## Extract provided
# # # # #

Because I'm the kind of guy who, upon learning of Bobby Witt Jr. signing a long-term deal, wastes no time writing about Chris Getz, let's get started. First, backtrack to late last month, when I immediately thought of Getz when the KC Royals announced the signing of Adam Frazier. Is that fair to Frazier? On the whole, I would say no — Frazier has been an All-Star and contributed to contending teams, and his eight-season stats are far superior to Getz's when he played. So, beyond the fact that both are second basemen, why was Getz the first thing that popped into my head?
Chris Getz is a symbol of a Royals era fans prefer to forget
Getz came to the Royals after the 2009 season as part of a trade with the White Sox for Mark Teahen. He battled injuries throughout his KC tenure, but if he was healthy enough to suit up, he played. This drew fans' ire, and for good reason: Getz's best season in Kansas City was 2012, when he slashed .275/.312/.360 with no home runs and 17 RBI in 64 games, but over four seasons as a Royal, he homered once and hit .248. He didn't exactly light things up.

# # # # #

## Supplied data
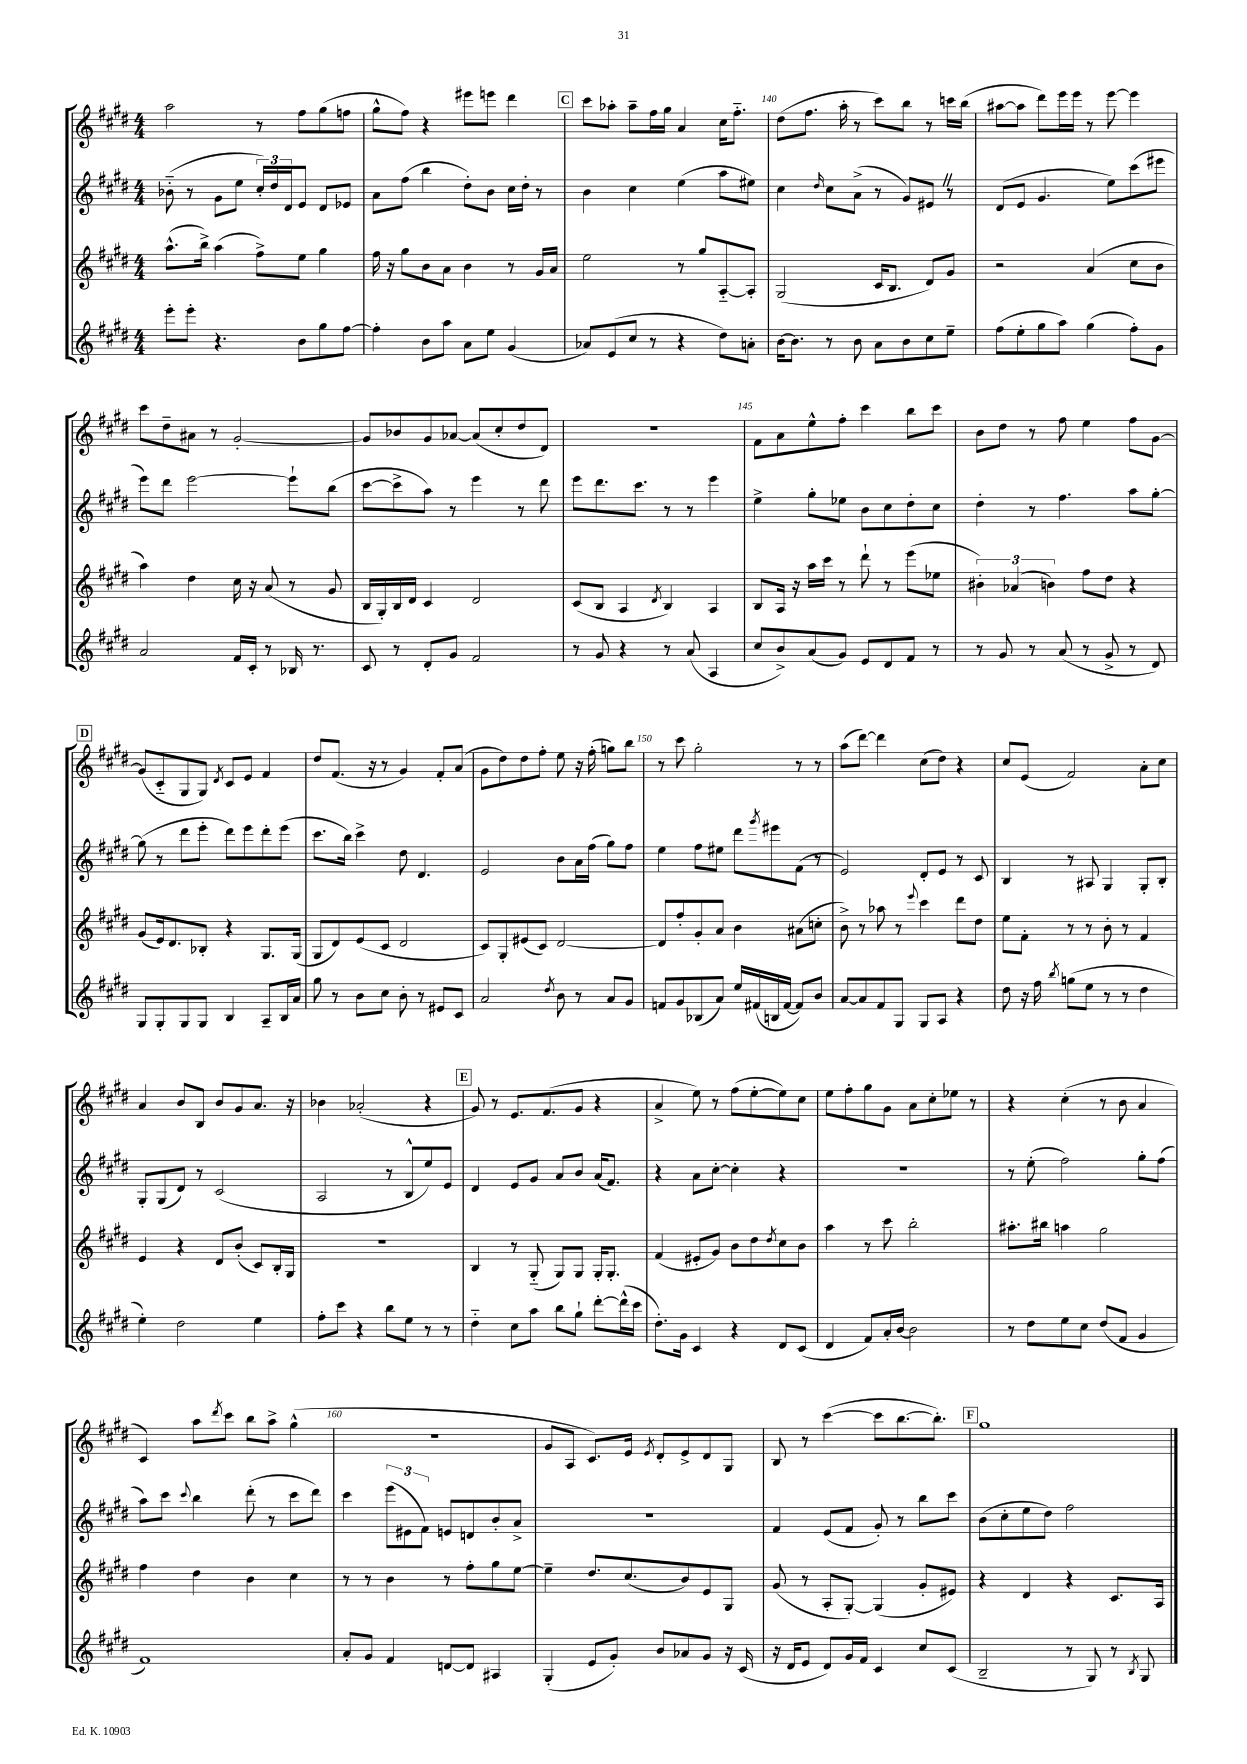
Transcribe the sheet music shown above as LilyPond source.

# # # # #

## Work required
Reproduce the stretch of the Chris Getz column from "Chris Getz is" through "light things up." word for word. The lines that come after the column on Chris Getz have no connection to it.

## The solution
Chris Getz is a symbol of a Royals era fans prefer to forget
Getz came to the Royals after the 2009 season as part of a trade with the White Sox for Mark Teahen. He battled injuries throughout his KC tenure, but if he was healthy enough to suit up, he played. This drew fans' ire, and for good reason: Getz's best season in Kansas City was 2012, when he slashed .275/.312/.360 with no home runs and 17 RBI in 64 games, but over four seasons as a Royal, he homered once and hit .248. He didn't exactly light things up.